§ **TASK INSTRUCTIONS**
With all images omitted, write out the records word for word.

Start of ENTRIES PROVIDED

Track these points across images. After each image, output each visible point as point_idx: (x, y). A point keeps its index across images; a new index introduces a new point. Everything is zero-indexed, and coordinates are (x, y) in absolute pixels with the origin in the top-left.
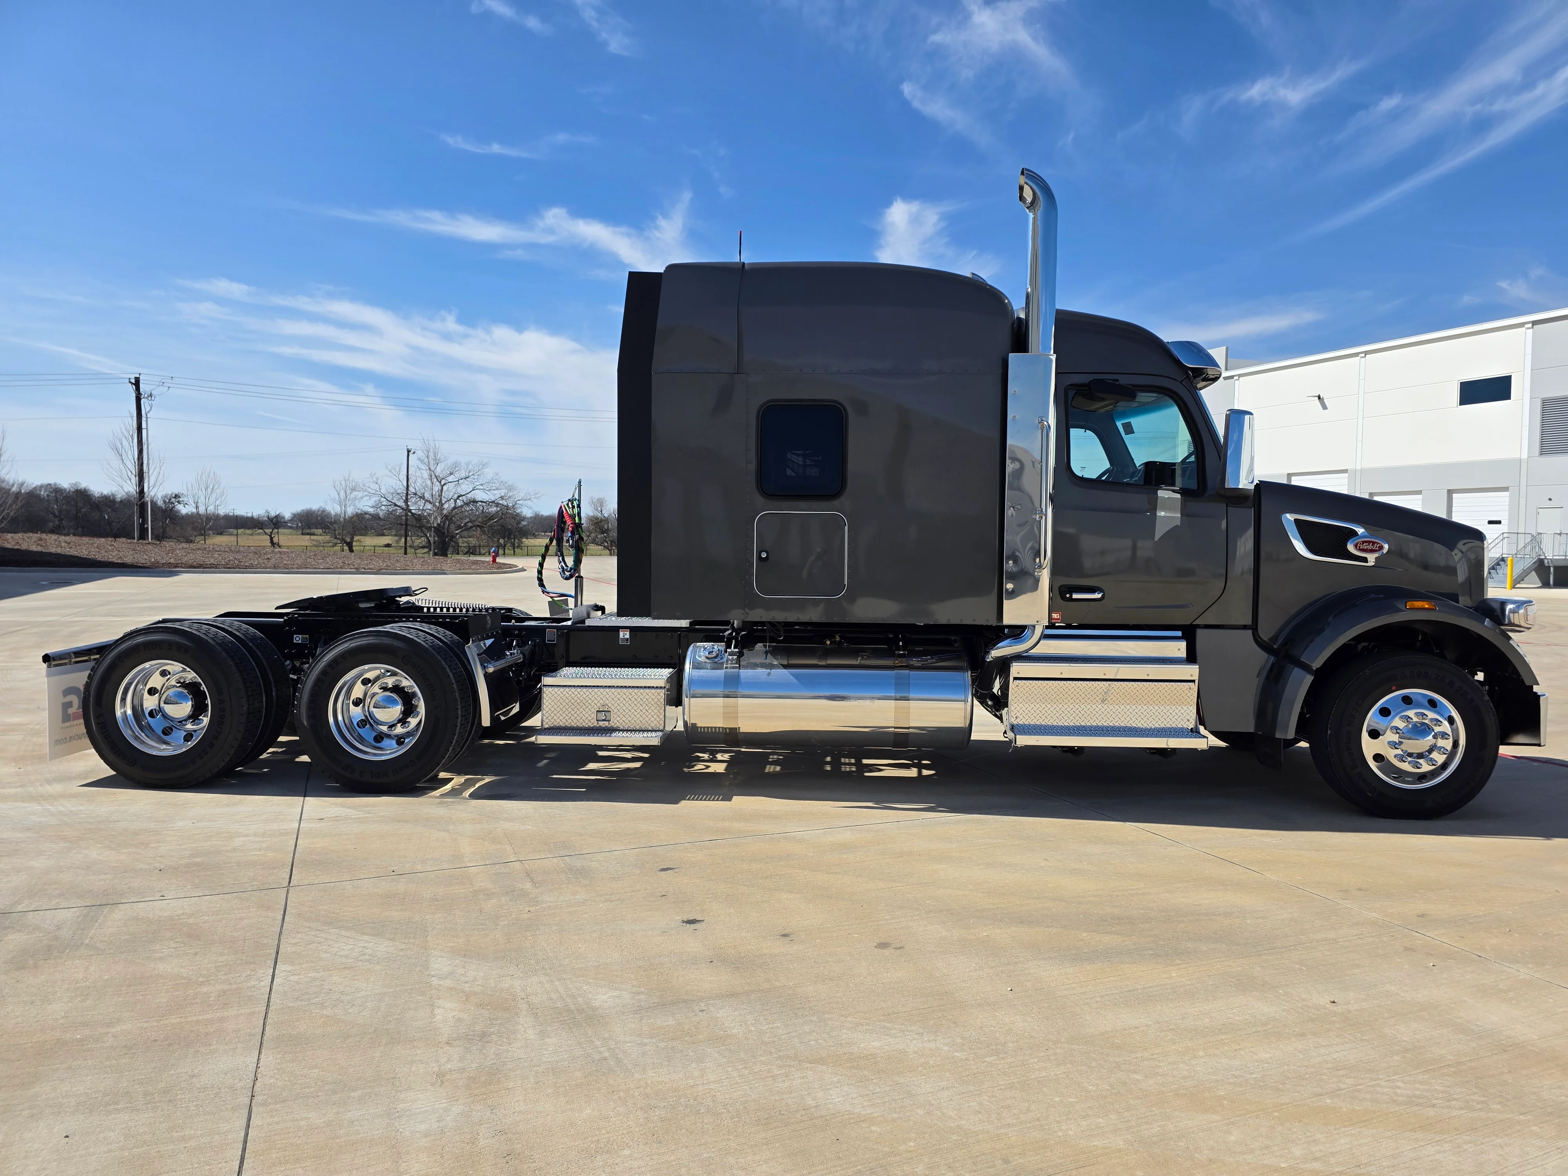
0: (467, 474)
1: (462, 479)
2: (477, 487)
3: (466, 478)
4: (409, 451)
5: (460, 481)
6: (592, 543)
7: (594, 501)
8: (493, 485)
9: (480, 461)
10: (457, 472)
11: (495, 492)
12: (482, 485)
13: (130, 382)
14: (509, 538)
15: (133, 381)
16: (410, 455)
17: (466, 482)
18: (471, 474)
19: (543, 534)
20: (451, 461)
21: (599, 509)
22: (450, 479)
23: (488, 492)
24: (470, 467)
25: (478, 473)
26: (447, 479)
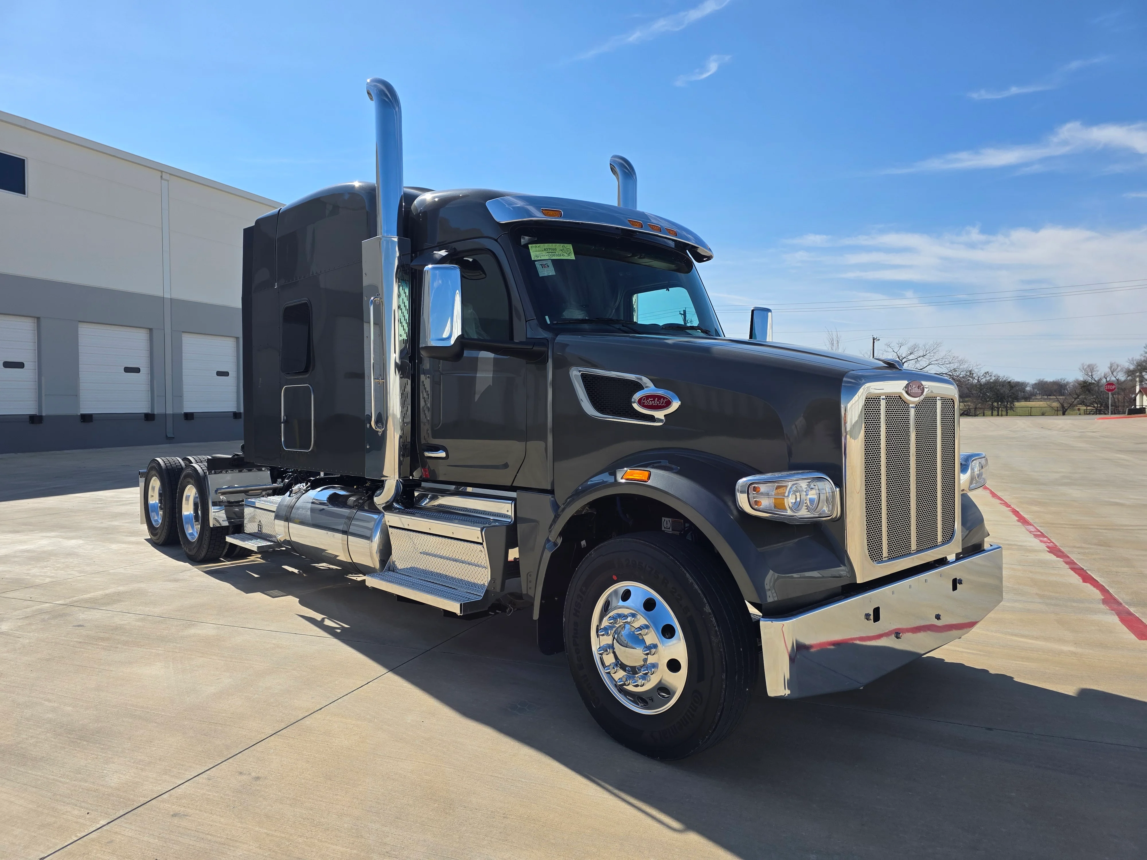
0: (925, 352)
1: (919, 357)
2: (932, 363)
3: (924, 356)
4: (874, 339)
5: (919, 359)
6: (1081, 404)
7: (1085, 367)
8: (946, 360)
9: (935, 342)
10: (916, 352)
11: (948, 366)
12: (937, 360)
13: (680, 314)
14: (1002, 402)
15: (682, 313)
16: (875, 342)
17: (925, 359)
18: (928, 352)
19: (1046, 397)
20: (911, 343)
21: (1090, 374)
22: (910, 357)
23: (942, 366)
24: (927, 347)
25: (934, 351)
26: (908, 357)
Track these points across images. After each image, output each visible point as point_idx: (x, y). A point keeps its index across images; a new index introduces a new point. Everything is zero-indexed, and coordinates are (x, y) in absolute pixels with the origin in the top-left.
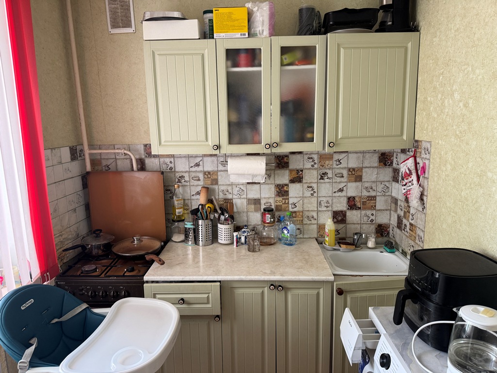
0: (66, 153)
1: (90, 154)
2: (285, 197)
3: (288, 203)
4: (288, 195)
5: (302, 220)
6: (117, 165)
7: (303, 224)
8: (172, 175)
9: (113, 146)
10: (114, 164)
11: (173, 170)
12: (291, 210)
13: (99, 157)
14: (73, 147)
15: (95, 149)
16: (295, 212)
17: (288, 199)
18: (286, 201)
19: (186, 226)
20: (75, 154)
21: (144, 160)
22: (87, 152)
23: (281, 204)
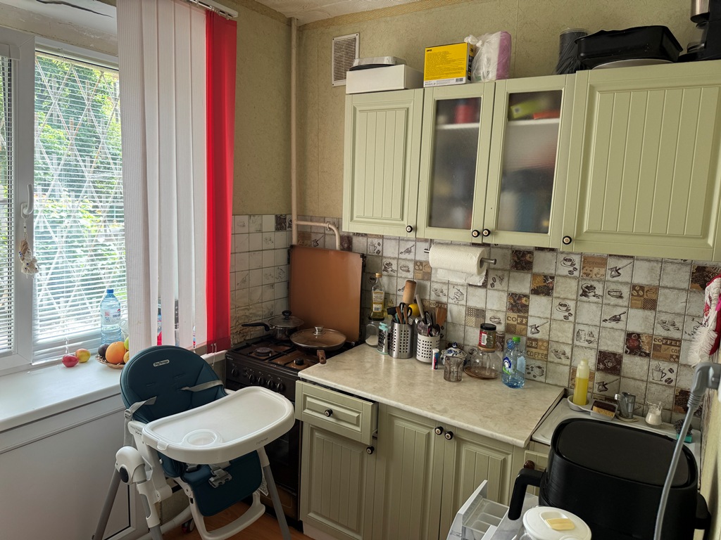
0: (269, 222)
1: (297, 225)
2: (522, 314)
3: (526, 324)
4: (527, 311)
5: (547, 355)
6: (325, 241)
7: (547, 361)
8: (378, 260)
9: (322, 219)
10: (322, 240)
11: (380, 254)
12: (530, 335)
13: (309, 230)
14: (281, 215)
15: (306, 220)
16: (536, 340)
17: (527, 318)
18: (522, 321)
19: (380, 328)
20: (282, 223)
21: (352, 239)
22: (295, 223)
23: (515, 323)
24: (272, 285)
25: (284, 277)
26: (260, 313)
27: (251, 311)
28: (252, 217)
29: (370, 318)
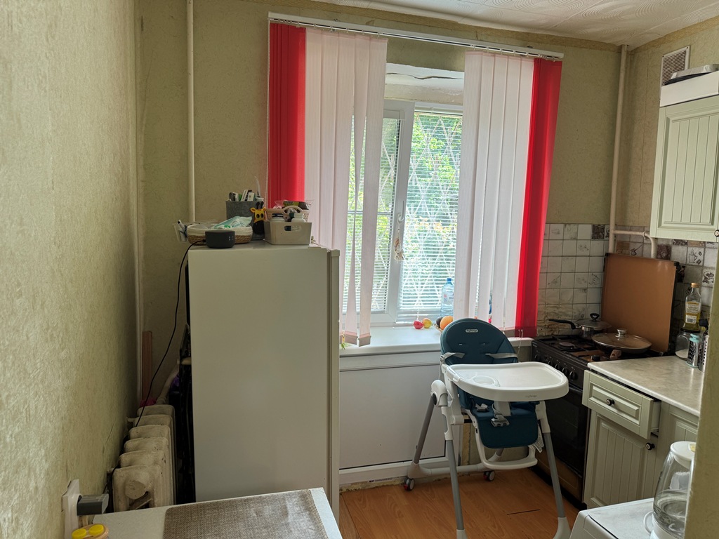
0: (586, 231)
1: (615, 236)
6: (643, 251)
8: (698, 271)
9: (642, 229)
10: (640, 250)
11: (701, 264)
13: (628, 240)
14: (599, 225)
15: (626, 230)
19: (691, 339)
20: (599, 232)
21: (671, 248)
22: (612, 232)
24: (585, 290)
25: (598, 283)
26: (570, 313)
27: (560, 310)
28: (567, 226)
29: (682, 330)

End of ENTRIES PROVIDED

§ **WRITTEN REPLY**
Track these points across images. After each image, output each visible point as point_idx: (x, y). A point keeps its index across images; a new index introduces a new point. Everything is zero-indexed, and coordinates are (x, y) in absolute pixels with the origin in the top-left.
0: (467, 474)
1: (462, 479)
2: (477, 487)
3: (466, 478)
4: (409, 451)
5: (460, 481)
6: (592, 543)
7: (594, 501)
8: (493, 485)
9: (480, 461)
10: (457, 472)
11: (495, 492)
12: (482, 485)
13: (130, 382)
14: (509, 538)
15: (133, 381)
16: (410, 455)
17: (466, 482)
18: (471, 474)
19: (543, 534)
20: (451, 461)
21: (599, 509)
22: (450, 479)
23: (488, 492)
24: (470, 467)
25: (478, 473)
26: (447, 479)
0: (925, 352)
1: (919, 357)
2: (932, 363)
3: (924, 356)
4: (874, 339)
5: (919, 359)
6: (1081, 404)
7: (1085, 367)
8: (946, 360)
9: (935, 342)
10: (916, 352)
11: (948, 366)
12: (937, 360)
13: (680, 314)
14: (1002, 402)
15: (682, 313)
16: (875, 342)
17: (925, 359)
18: (928, 352)
19: (1046, 397)
20: (911, 343)
21: (1090, 374)
22: (910, 357)
23: (942, 366)
24: (927, 347)
25: (934, 351)
26: (908, 357)
Track these points across images. After each image, output each visible point as point_idx: (x, y). A point keeps its index across images; a new index introduces a new point. Everything is zero-indexed, and coordinates are (x, y) in absolute pixels with the origin in the top-left.
0: (66, 153)
1: (90, 154)
2: (285, 197)
3: (288, 203)
4: (288, 195)
5: (302, 220)
6: (117, 165)
7: (303, 224)
8: (172, 175)
9: (113, 146)
10: (114, 164)
11: (173, 170)
12: (291, 210)
13: (99, 157)
14: (73, 147)
15: (95, 149)
16: (295, 212)
17: (288, 199)
18: (286, 201)
19: (186, 226)
20: (75, 154)
21: (144, 160)
22: (87, 152)
23: (281, 204)
0: (269, 222)
1: (297, 225)
2: (522, 314)
3: (526, 324)
4: (527, 311)
5: (547, 355)
6: (325, 241)
7: (547, 361)
8: (378, 260)
9: (322, 219)
10: (322, 240)
11: (380, 254)
12: (530, 335)
13: (309, 230)
14: (281, 215)
15: (306, 220)
16: (536, 340)
17: (527, 318)
18: (522, 321)
19: (380, 328)
20: (282, 223)
21: (352, 239)
22: (295, 223)
23: (515, 323)
24: (272, 285)
25: (284, 277)
26: (260, 313)
27: (251, 311)
28: (252, 217)
29: (370, 318)
0: (586, 231)
1: (615, 236)
6: (643, 251)
8: (698, 271)
9: (642, 229)
10: (640, 250)
11: (701, 264)
13: (628, 240)
14: (599, 225)
15: (626, 230)
19: (691, 339)
20: (599, 232)
21: (671, 248)
22: (612, 232)
24: (585, 290)
25: (598, 283)
26: (570, 313)
27: (560, 310)
28: (567, 226)
29: (682, 330)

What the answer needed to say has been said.